Les nouvelles missions assignées à nos armées, dans le cadre de l'Union Européenne ou dans celui de l'ONU, qu'il s'agisse d'actions d'interposition ou d'actions à caractère humanitaire, exigent un effort particulier en matière de transport, de transmissions, de logistique et d'équipement médical. Le jour où l'on aura compris qu'une force d'Action Rapide Européenne et un Corps européen spécialisé dans l'action humanitaire seront plus utiles qu'un régiment de chars dans l'Est de la France, l'idée d'une réforme de fond de nos armées aura considérablement avancé.

Mars l'effort d'intégration européenne nécessite aussi une volonté politique partagée par les autres membres de l'Union. Ainsi n'est-il pas interdit de rêver à l'activation de l'Agence Européenne d'Armement, au lancement de programmes européens d'armement empreints d'une symbolique forte, au renforcement et à la démultiplication de l'Eurocorps, à la création d'une école européenne de formation des cadres des armées en vue d'un commandement militaire intégré, à la création d'un corps médical militaire européen, et pourquoi pas, à une fusion un jour des forces aériennes et maritimes de la France et de la Grande-Bretagne !

La réforme du service national

Le service national ne doit plus être considéré comme un service seulement militaire.
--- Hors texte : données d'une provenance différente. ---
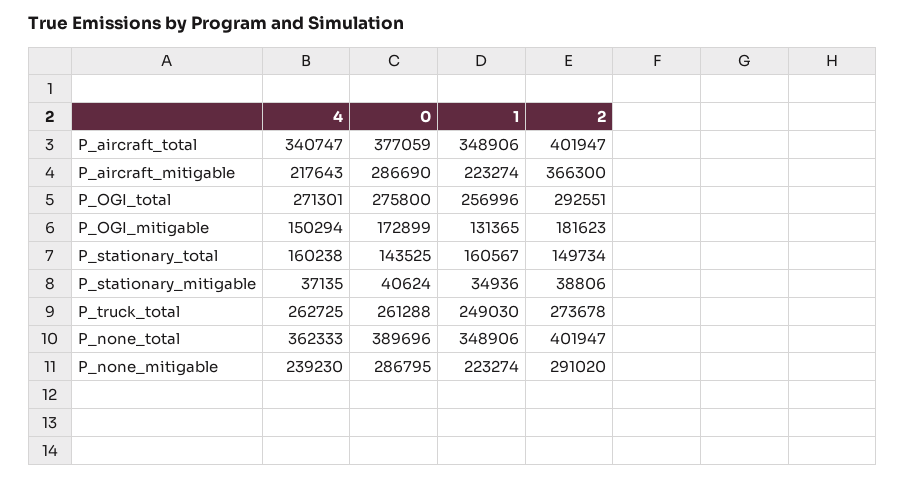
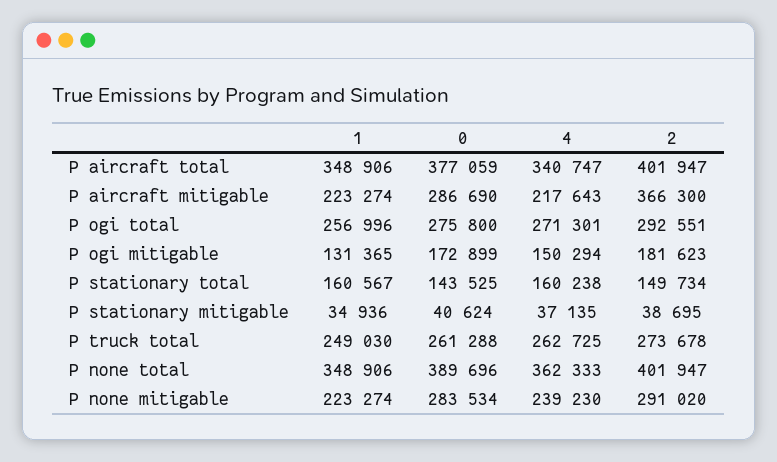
  {
    "4": {
      "P_aircraft_total": 340747,
      "P_aircraft_mitigable": 217643,
      "P_OGI_total": 271301,
      "P_OGI_mitigable": 150294,
      "P_stationary_total": 160238,
      "P_stationary_mitigable": 37135,
      "P_truck_total": 262725,
      "P_none_total": 362333,
      "P_none_mitigable": 239230
    },
    "0": {
      "P_aircraft_total": 377059,
      "P_aircraft_mitigable": 286690,
      "P_OGI_total": 275800,
      "P_OGI_mitigable": 172899,
      "P_stationary_total": 143525,
      "P_stationary_mitigable": 40624,
      "P_truck_total": 261288,
      "P_none_total": 389696,
-     "P_none_mitigable": 286795
+     "P_none_mitigable": 283534
    },
    "1": {
      "P_aircraft_total": 348906,
      "P_aircraft_mitigable": 223274,
      "P_OGI_total": 256996,
      "P_OGI_mitigable": 131365,
      "P_stationary_total": 160567,
      "P_stationary_mitigable": 34936,
      "P_truck_total": 249030,
      "P_none_total": 348906,
      "P_none_mitigable": 223274
    },
    "2": {
      "P_aircraft_total": 401947,
      "P_aircraft_mitigable": 366300,
      "P_OGI_total": 292551,
      "P_OGI_mitigable": 181623,
      "P_stationary_total": 149734,
-     "P_stationary_mitigable": 38806,
+     "P_stationary_mitigable": 38695,
      "P_truck_total": 273678,
      "P_none_total": 401947,
      "P_none_mitigable": 291020
    }
  }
Aujourd'hui, les mesurettes de Monsieur Léotard sur l'extension des formes civiles du service national cachent mal la nécessité d'une vaste réforme.

Le service national doit devenir un service civique véritablement obligatoire, le service militaire n'étant qu'une option possible par volontariat.

Ce service civique concernerait les jeunes hommes et les jeunes femmes pendant quelques mois (8 à 10 mois maximum), et serait effectué, si possible en proximité, en milieu urbain, on milieu scolaire, mais aussi en milieu rural pour la protection de l'environnement et pour la rénovation de sites patrimoniaux.

En revanche ceux qui opteraient pour un service milliaire auraient la possibilité comme aujourd'hui, s'ils le souhaitent, d'effectuer un service plus long qui alternerait périodes classiques de service et formation professionnelle afin de devenir une voie normale de recrutement au sein des armées.

Les hommes politiques débattent des mérites respectifs de la conscription et de l'armée de métier. Tous les arguments sont respectables mais je crois qu'il s'agit d'un débat très important dont il ne faut pas écarter la Nation.

L'élection présidentielle et le prochain quinquennat que les radicaux appellent de leurs vœux, seront l'occasion d'un vrai débat avec nos concitoyens qui ont légitimement le droit de s'interroger sur la façon dont ils souhaitent que la France et l'Europe se défendent, et défendent dans le monde les valeurs de la République et de la démocratie.